Möglicherweise schlägt jetzt die Stunde der Grünen. Wenn sie, der Not gehorchend, der Regierung die Stange halten, gegen die Meinung der Basis und mancher Altvorderer möglicherweise, und so Neuwahlen verhindern (die sie selbst überhaupt nicht brauchen können), können sie plötzlich einige Ziele des Regierungsprogramms durchbringen.

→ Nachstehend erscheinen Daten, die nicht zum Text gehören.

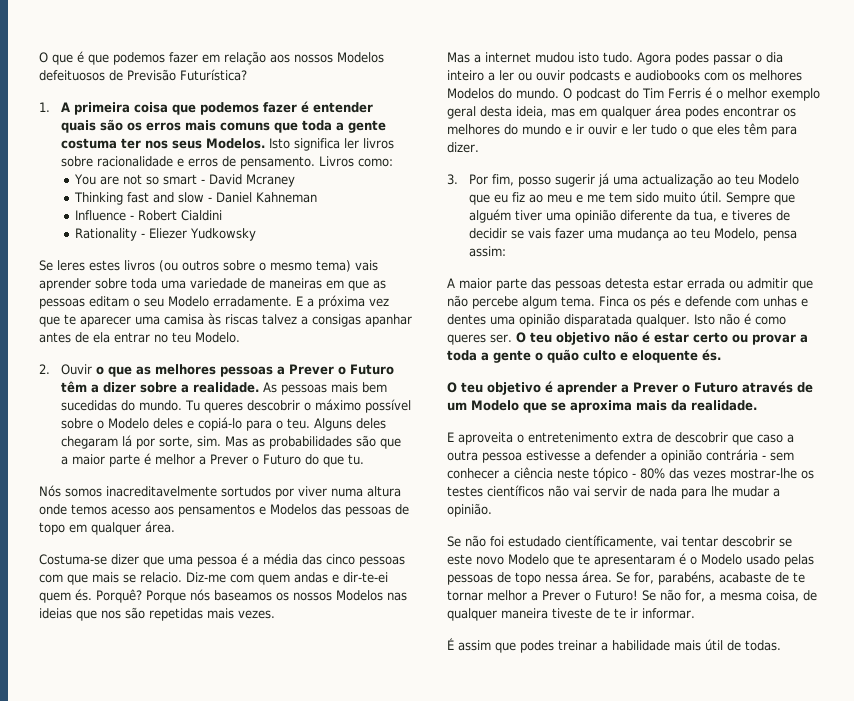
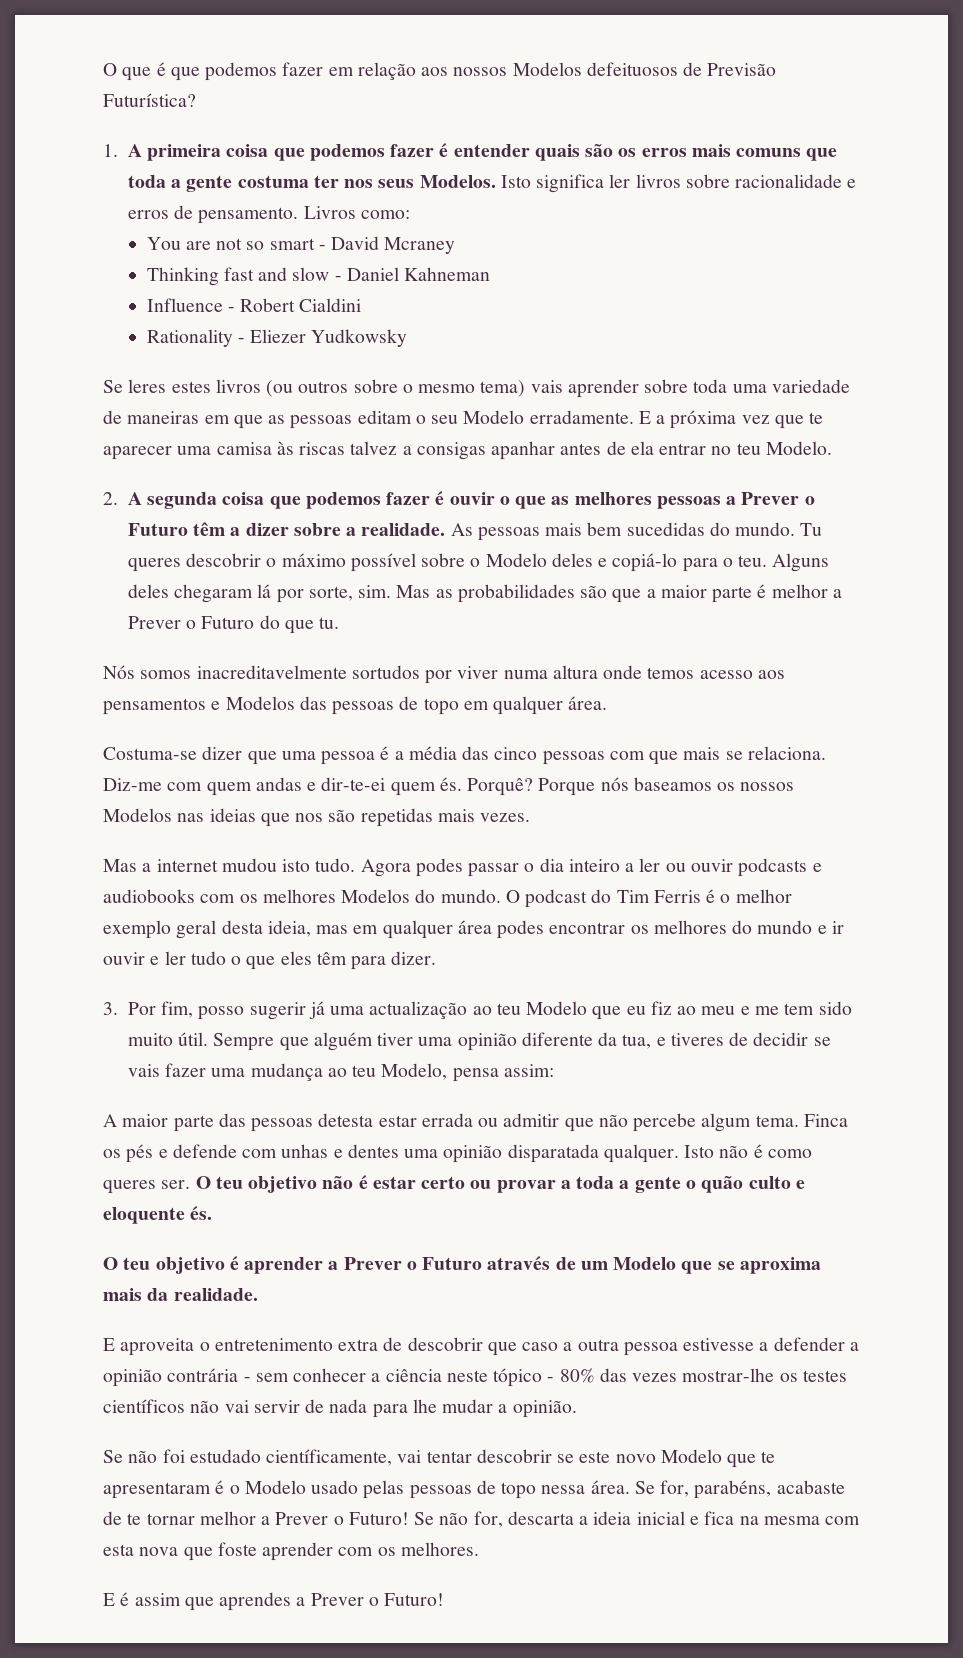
[61,364,93,375] Ouvir -> [127,491,495,509] A segunda coisa que podemos fazer é ouvir
[140,572,182,583] relacio. -> [747,746,826,760] relaciona.
[709,590,817,602] [447,608,695,621] [447,638,781,653] a mesma coisa, de qualquer maneira tiveste de te ir informar. // É assim que podes treinar a habilidade mais útil de todas. -> [507,1511,861,1525] [103,1542,479,1561] [103,1592,445,1611] descarta a ideia inicial e fica na mesma com esta nova que foste aprender com os melhores. // E é assim que aprendes a Prever o Futuro!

Von einer ökosozialen Steuerreform bis zu Mehrwegflaschen und Plastikpfand. Da kann die Wirtschaftskammer noch so reflexartig aufschreien. Eine angeschlagene ÖVP wird zu viel mehr Zugeständnissen bereit sein (müssen) als bisher. Vorausgesetzt, Kurz kann über seinen Schatten springen und den Grünen, wie man bei uns sagt, „s` Mul gunna“. Wie heißt es bei Goethe weiter: „Ein leidig Lied!“ Unsere Parteien sollten das Leiden beenden, und zwar rasch.

Wolfgang Burtscher, Journalist und ehemaliger ORF-Landes­direktor, lebt in Feldkirch.